» **PAGE EXCERPT**
================
Domaine du Moulin, Gaillac (France) "Cuvée Reserve Rouge" 2007 ($11, Michael Skurnik Wines):  Gaillac in southwest France is the source of this earthy red wine made from Duras and Syrah.  It has a very deep ruby color, low intensity dark fruits like plums with earthy back notes, tart entry, light-medium flavors, full tannins, 12.5% alcohol and a medium finish.  This wine needs hearty foods like grilled red meats. 88 Gerald D. Boyd Nov 22, 2011

Chateau Lastours, Gaillac (Southwestern France) 2006 ($12, Baron Francois Ltd.):  This blend of Syrah, Merlot, Cabernet Sauvignon and Braucol, the local name in Gaillac, southwestern France for Fer Servadou, was aged in oak for 12 months.  It has a medium ruby color, slightly roasted warm-climate nose with herbaceous notes and low intensity dark fruits, while the flavors are a bit thin supported by medium-full tannins and 12.5% alcohol.  The price is right but this wine should be consumed now. 86 Gerald D. Boyd May 3, 2011

1907, Madiran (Southwest France) 2007 ($14, Fruit of the Vines):  The wine is a blend of several different grapes, notably Tannat, the flagship grape of Soutwestern France (and also Uruguay).  As is fairly common in Madiran, Cabernet Sauvignon makes its presence felt too in the blend.  While Tannat is known for its intense tannic structure, 1907 does not overwhelm the palate with tannins, and is in fact fairly supple.  It has a dark, inky purplish hue, raspberry aromas, a robust body and spicy, peppery flavors laced with blackberries.
89 Marguerite Thomas Oct 18, 2011

Château de Viella, Madiran (Sud Ouest, France) "Tradition" 2010 ($14, Sussex Wine Merchants): The 40% Cabernet Franc is strong in this blend with 60% Tannat, imparting a brambly, light raspberry flavor with plenty of fruit and a lighter body than you'd expect, although you can't miss the Tannat's tannins on the finish.  13.5% alcohol.
89 W. Blake Gray Nov 12, 2013

Maestria, Madiran (Sud Ouest, France) 2011 ($11, AW Direct): There is always a market in the US for big-bodied, intense red wines at bargain prices.  First it was Aussie Shiraz, then when we tired of that, it became Argentine Malbec.  When that fad fades, Madirans like this wine await our attention.  Made by the Plaimont co-op from Tannat, Cabernet Sauvignon and Cabernet Franc, this is a bruiser with plenty of dark cherry fruit and tannins, yet stays fresh as you'd hope a French wine should.  Good wine for tailgating on a cold day.  14% alcohol.
89 W. Blake Gray Nov 12, 2013

Clos Basté, Madiran (Sud Ouest, France) “Esprit Basté” 2009 ($16, Wines of France): Previously the oenologist for the well-known Madiran winery Château d'Aydie, Philippe Sur bought a run-down estate in 1998 and has been slowly updating it.  He is working on organic certification and has it for a couple of parcels.  This wine, 70% Tannat and 30% Cabernet Franc, initially seems like it's going to be enormous -- it's dark, the "legs" in the glass are huge, and the flavors are of ripe Concord grape.  But it turns out to be lighter on its feet than you expect, with a subtle finish.  13.5% alcohol.
================
» **Saved entries**

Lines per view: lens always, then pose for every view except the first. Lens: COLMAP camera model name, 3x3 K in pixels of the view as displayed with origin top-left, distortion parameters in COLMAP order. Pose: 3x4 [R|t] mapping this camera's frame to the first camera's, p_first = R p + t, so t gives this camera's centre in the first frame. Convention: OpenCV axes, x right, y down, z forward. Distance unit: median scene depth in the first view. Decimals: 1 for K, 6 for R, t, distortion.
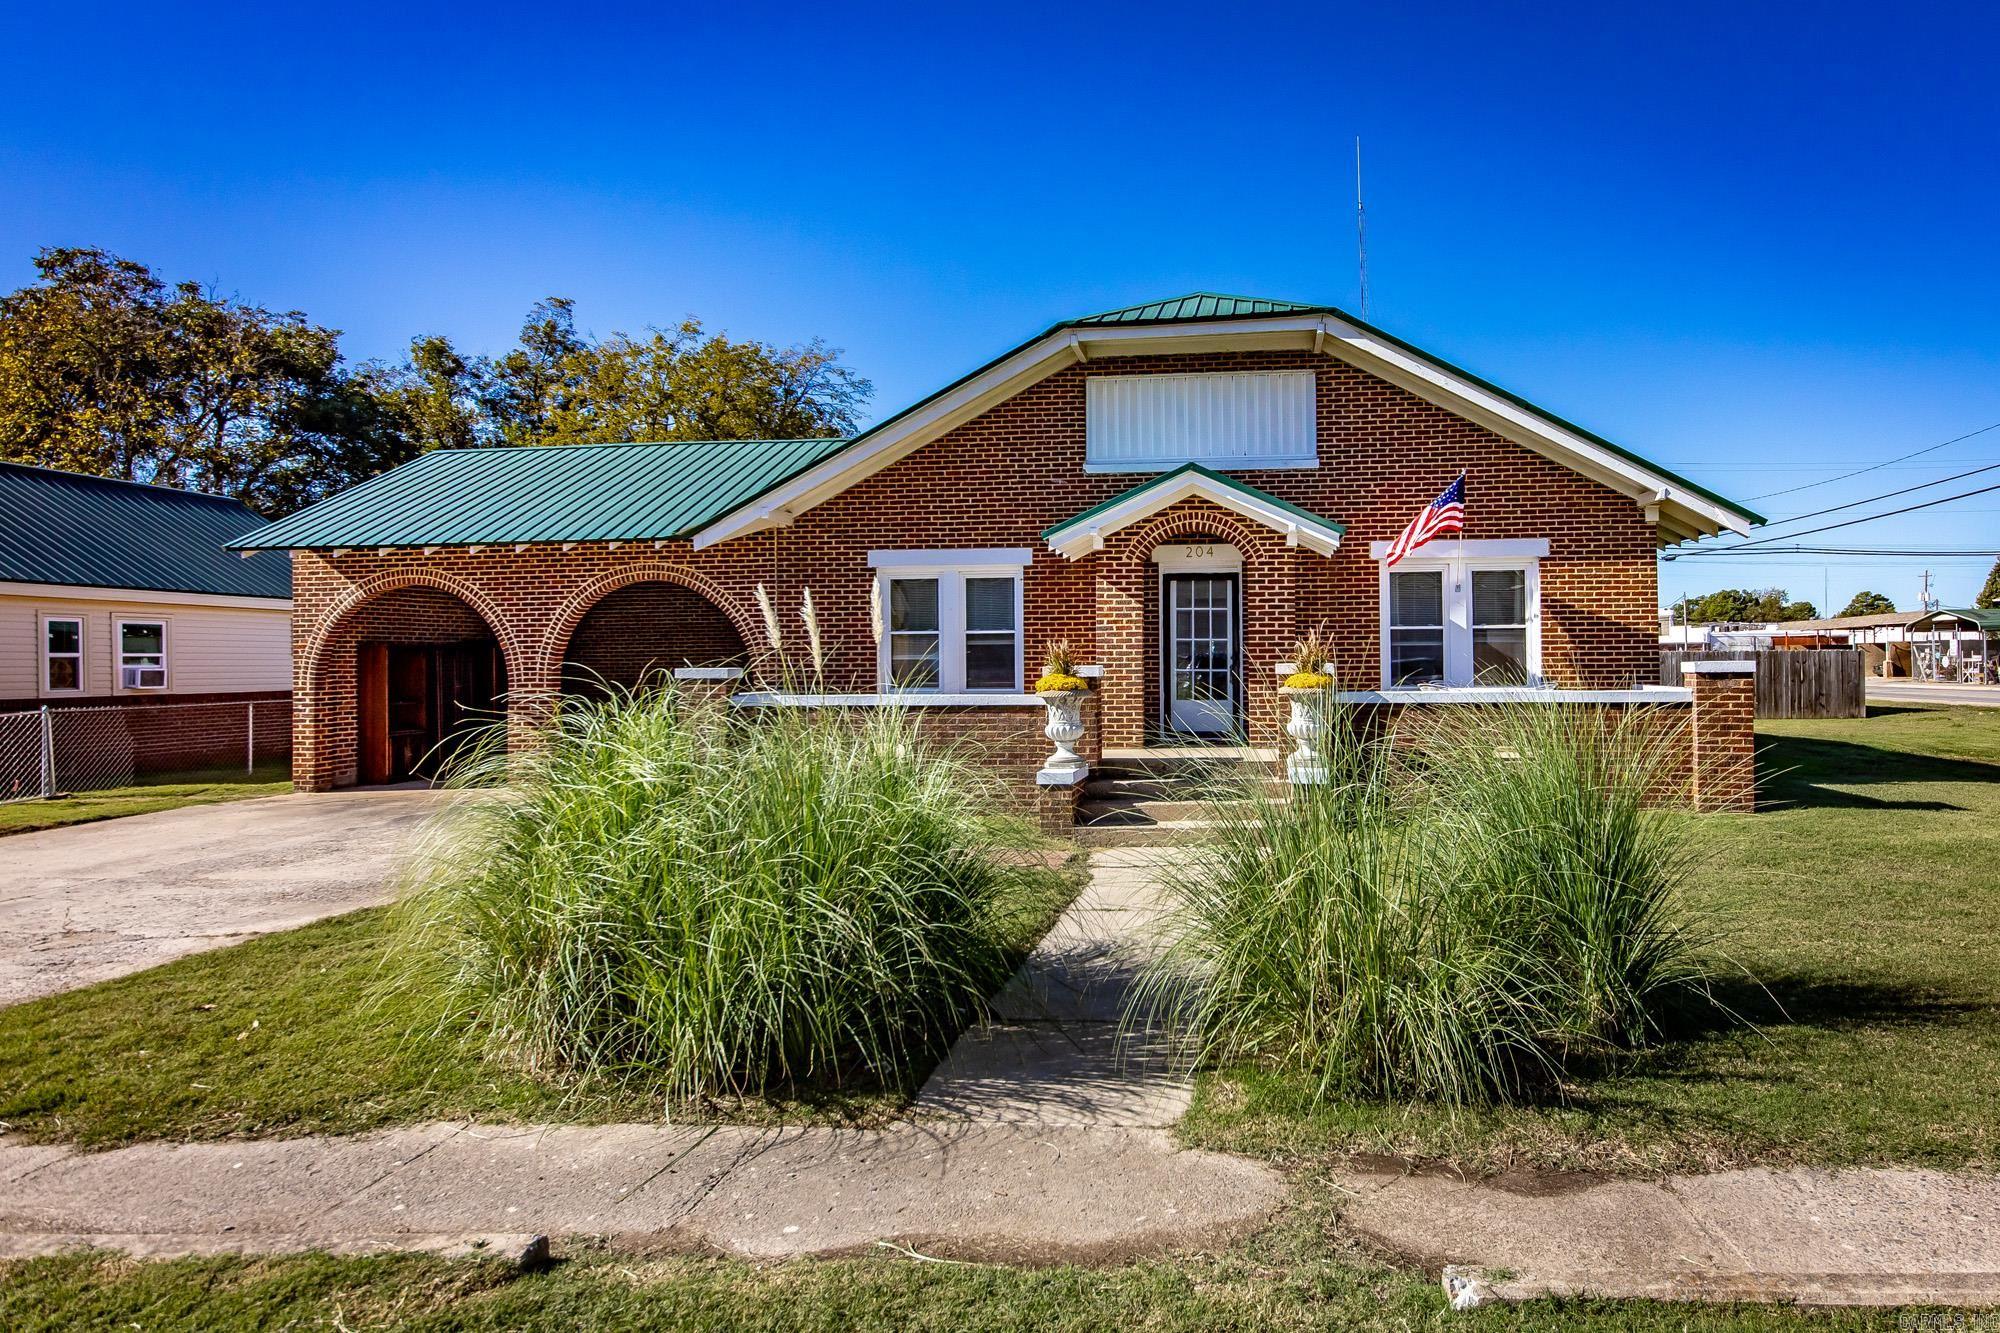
lens RADIAL K [[965.0, 0, 1002.1], [0, 965.0, 670.3], [0, 0, 1]] dist [-0.002530, -0.000078]
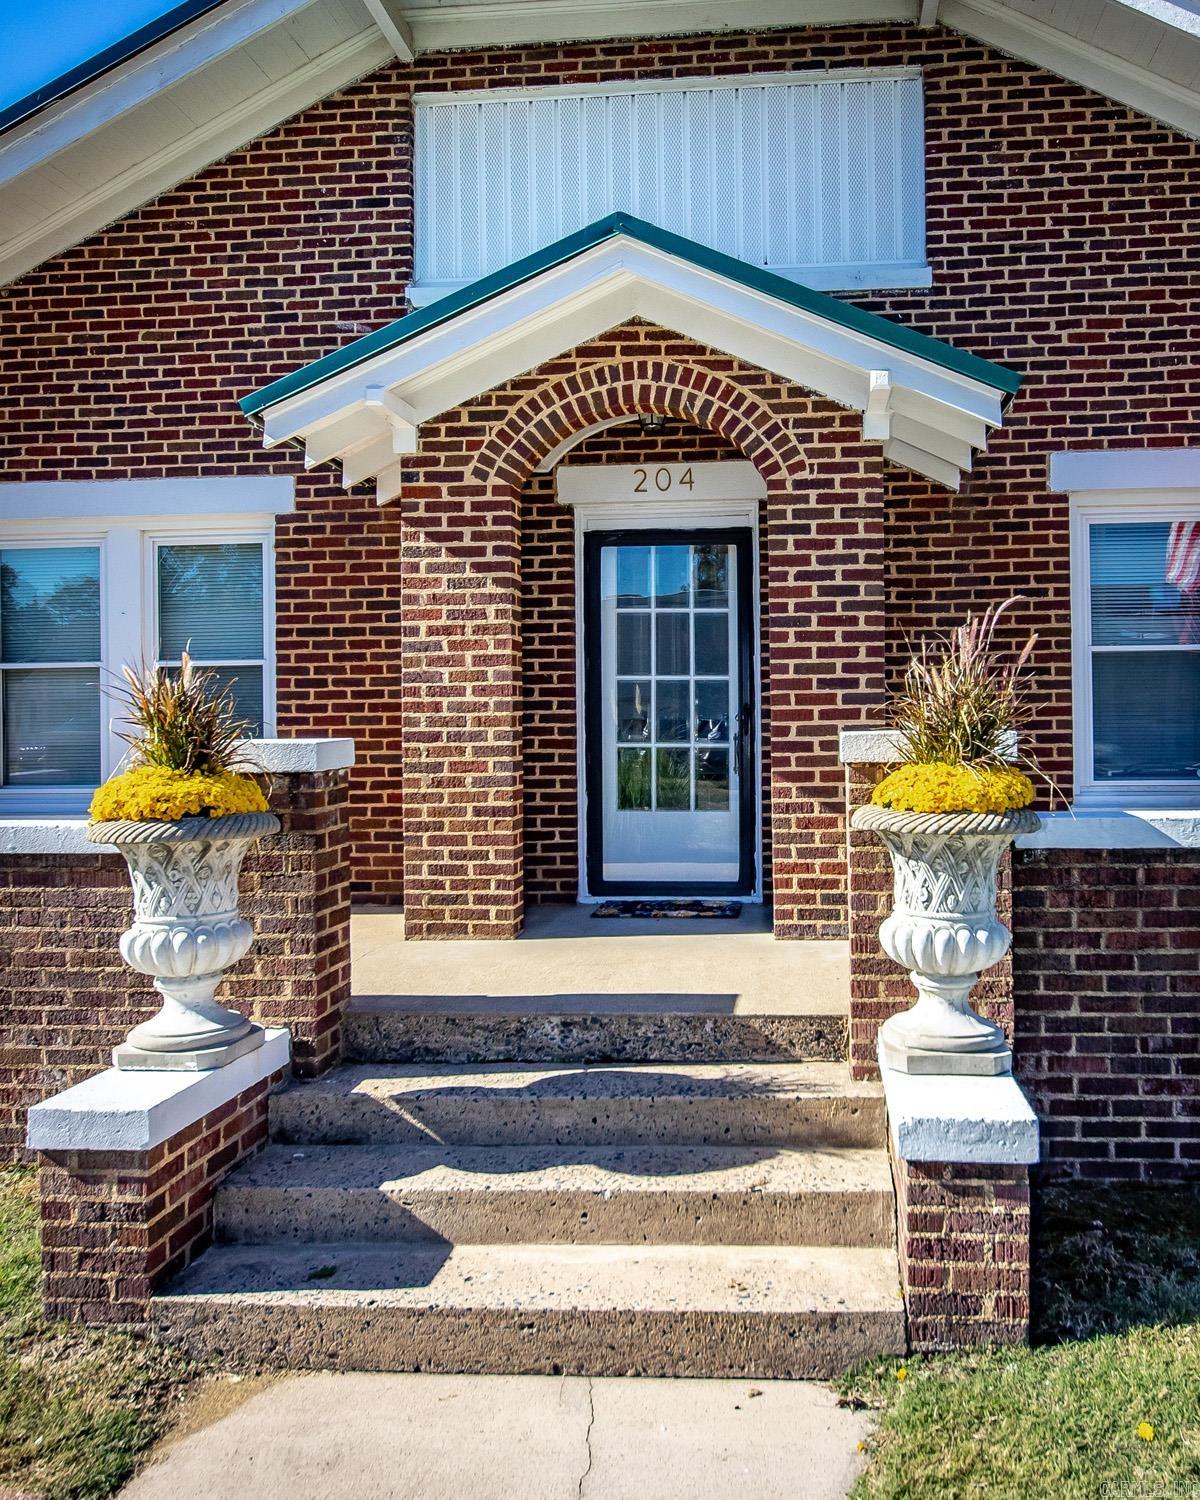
lens RADIAL K [[818.3, 0, 599.6], [0, 818.3, 739.5], [0, 0, 1]] dist [-0.002022, -0.000616]
pose [[0.999953, -0.004319, 0.008667, 0.171664], [0.004260, 0.999968, 0.006801, -0.005522], [-0.008696, -0.006763, 0.999939, 0.623843]]
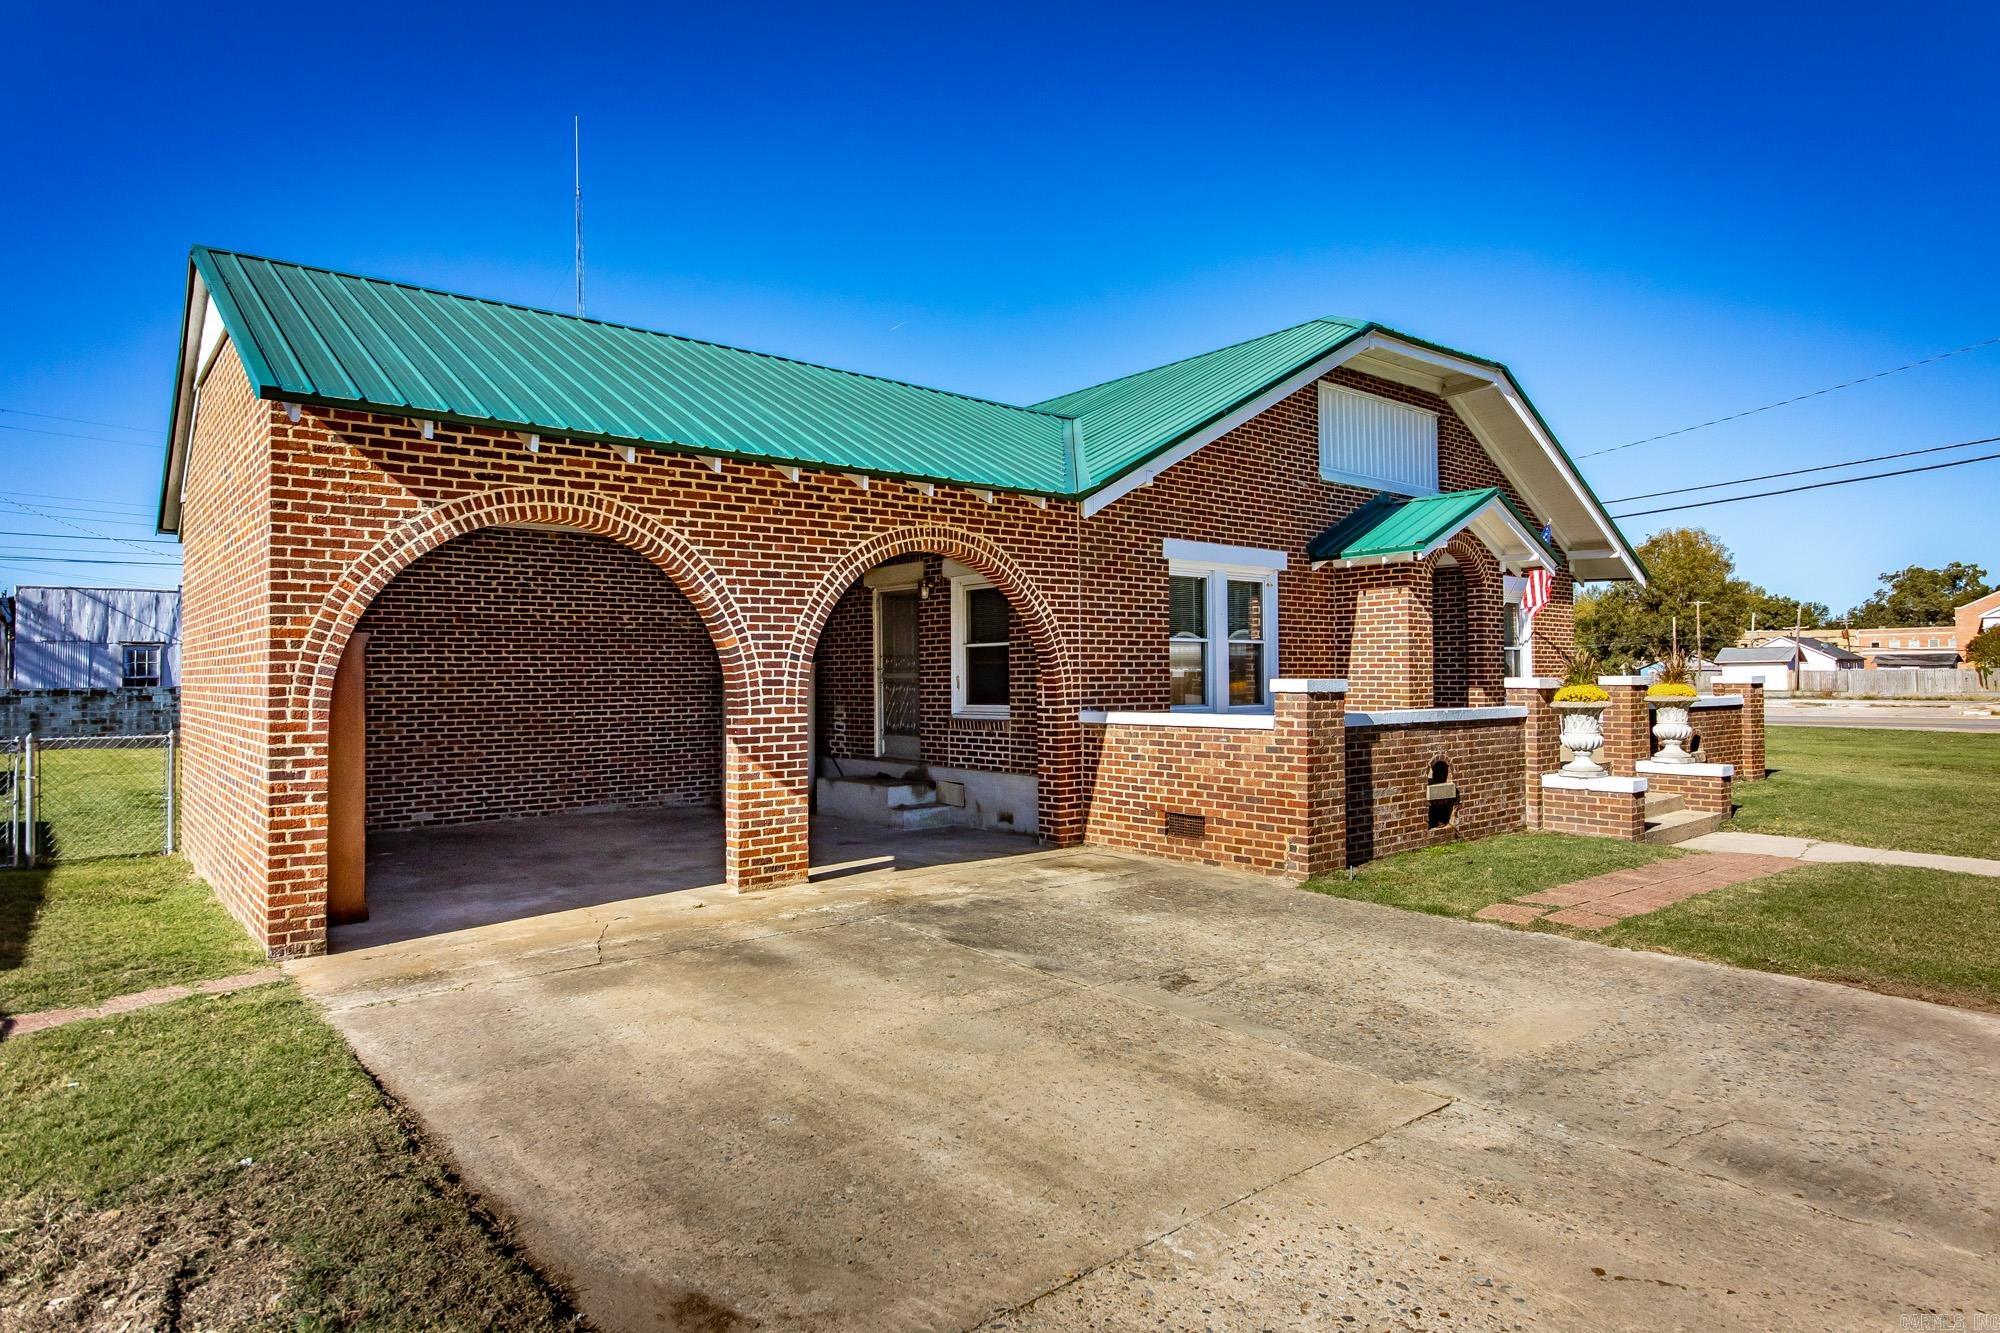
lens RADIAL K [[1098.7, 0, 1001.4], [0, 1098.7, 667.7], [0, 0, 1]] dist [0.003442, 0.000385]
pose [[0.721920, 0.009095, 0.691916, -0.896082], [0.002907, 0.999865, -0.016177, 0.000675], [-0.691970, 0.013690, 0.721796, 0.430968]]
================
» **WHAT YOU NEED TO DO**
1. In the wine reviews, rewrite the passage between "89 Marguerite Thomas" and "the finish.  13.5% alcohol.", inclusive, changing "Cabernet Franc" to "Merlot".
2. Using the wine reviews, say whether each statement agrees with them, answering yes or no and quoting the words that decide it: (a) The Chateau Lastours wine was aged in oak for 12 months. (b) The Maestria wine is made by the Plaimont co-op. (c) The Domaine du Moulin wine has 13.5% alcohol.

» **WRITTEN RESPONSES**
1.
89 Marguerite Thomas Oct 18, 2011

Château de Viella, Madiran (Sud Ouest, France) "Tradition" 2010 ($14, Sussex Wine Merchants): The 40% Merlot is strong in this blend with 60% Tannat, imparting a brambly, light raspberry flavor with plenty of fruit and a lighter body than you'd expect, although you can't miss the Tannat's tannins on the finish.  13.5% alcohol.

2.
(a) Yes: "was aged in oak for 12 months"
(b) Yes: "Made by the Plaimont co-op from Tannat, Cabernet Sauvignon and Cabernet Franc"
(c) No: "12.5% alcohol and a medium finish"